Compte tenu de la diversité des métiers présents au
sein de cet établissement, la réussite du reclassement repose essentiellement
sur la capacité d’autonomie du salarié et son comportement au sein d’une
équipe.
En effet, si le salarié n’est pas en mesure d’assurer
sa part de travail, cela va se traduire, à plus ou moins long terme, par une
charge supplémentaire de travail pour ses collègues afin de pouvoir atteindre
les objectifs de production fixés ou assurer le service prévu.
De la même manière, s’il présente des troubles
relationnels importants, ses collègues seront amenés à faire des efforts
coûteux pour l’intégrer au quotidien au sein de l’équipe.
Ainsi, dans ce type de situation, l’équipe
pluridisciplinaire prévoit un accompagnement de l’encadrement, mais aussi des
agents. Assuré par la psychologue, il prend la forme d’une information dont
l’objectif est de leur donner des éléments de lecture et de compréhension de la
situation et de les aider à faire face aux problèmes qui pourraient
éventuellement se poser.
Dans certaines situations particulièrement complexes,
cet accompagnement se traduit également par un suivi régulier effectué auprès
de l’encadrement, mais aussi du salarié.
Malgré la démarche mise en place, lorsque plusieurs
niveaux de difficultés se cumulent, il arrive que les solutions de reclassement
proposées échouent et que la personne ne puisse pas reprendre une activité au
sein de l’établissement (longue maladie, voire licenciement).

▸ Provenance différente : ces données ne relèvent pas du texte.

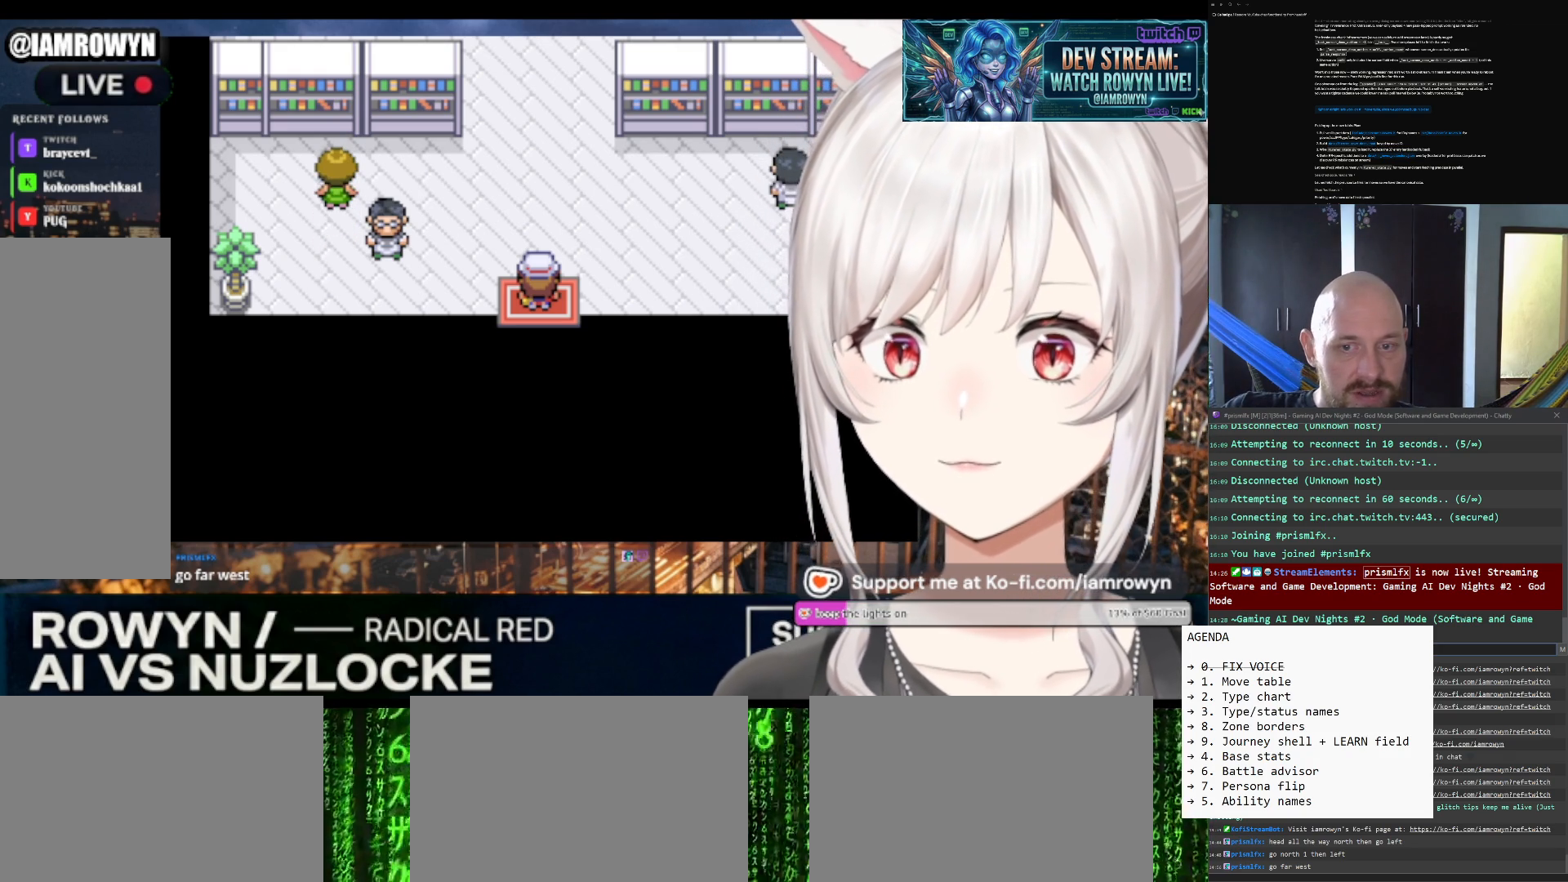
{"buttons": ["A"], "events": []}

- L’établissement hospitalier privé
La gestion des situations de
reclassement est assurée par la responsable des ressources humaines en lien
avec le médecin du travail. La démarche et les objectifs poursuivis sont
sensiblement les mêmes que dans la collectivité territoriale. Cependant,
jusqu’à présent, peu de cas se sont déclarés et la grande majorité des
reclassements a concerné des salariés présentant des inaptitudes d’ordre
physique.
Si le reclassement de travailleurs en
situation de handicap physique léger a semblé possible au sein de
l’établissement, moyennant quelques aménagements, il n’en va pas de même pour
les travailleurs en situation de handicap physique lourd et, encore moins, pour
ceux qui sont handicapés par la maladie psychologique.
La difficulté du métier de soignant tant
au plan physique que psychique, les contraintes fortes de rentabilité qui se
traduisent par une densification et une intensification du travail dans tous
les secteurs d’activité de l’établissement laissent peu de marges de manœuvre.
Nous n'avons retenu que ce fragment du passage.